*** Document section Section Begins ***
URL (Instagram/TikTok/YouTube):
yt-dlp -x --audio-format mp3 -o "<workdir>/audio.%(ext)s" "<URL>"
Audio name (search):
- Web search for
"<audio name>" site:youtube.comor"<audio name>" instagram audio - Take the first YouTube/SoundCloud result
- Download:
yt-dlp -x --audio-format mp3 -o "<workdir>/audio.%(ext)s" "<URL>"
Step 2: Detect Beats
import librosa
import numpy as np
y, sr = librosa.load("audio.mp3", sr=None)
tempo, beat_frames = librosa.beat.beat_track(y=y, sr=sr)
beat_times = librosa.frames_to_time(beat_frames, sr=sr)
beat_times = [float(t) for t in beat_times]
Select cut points based on beat frequency:
# beat_freq = 2 means every 2nd beat
cut_times = [0.0] + [beat_times[i] for i in range(beat_freq - 1, len(beat_times), beat_freq)]
Trim to audio segment:
start, end = 0.0, 15.0 # or user-provided
cut_times = [t - start for t in cut_times if start <= t < end]
if cut_times[0] != 0.0:
cut_times.insert(0, 0.0)
*** Document section Section Ends ***
*** Excerpted records Section Begins ***
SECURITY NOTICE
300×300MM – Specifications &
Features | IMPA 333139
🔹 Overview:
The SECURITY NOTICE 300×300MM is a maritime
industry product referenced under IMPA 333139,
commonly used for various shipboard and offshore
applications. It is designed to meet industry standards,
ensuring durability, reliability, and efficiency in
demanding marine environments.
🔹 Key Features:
*** Excerpted records Section Ends ***
* [Task list]:
1. In the beat-cutting guide, what does setting beat_freq to 2 mean?
2. Set down a part of the beat-cutting guide: begin at the words "Step 2: Detect" and stop after "beat_times = librosa.frames_to_time(beat_frames, sr=sr)".

* [Solutions to each task]:
1. Every 2nd beat.

2.
Step 2: Detect Beats
import librosa
import numpy as np
y, sr = librosa.load("audio.mp3", sr=None)
tempo, beat_frames = librosa.beat.beat_track(y=y, sr=sr)
beat_times = librosa.frames_to_time(beat_frames, sr=sr)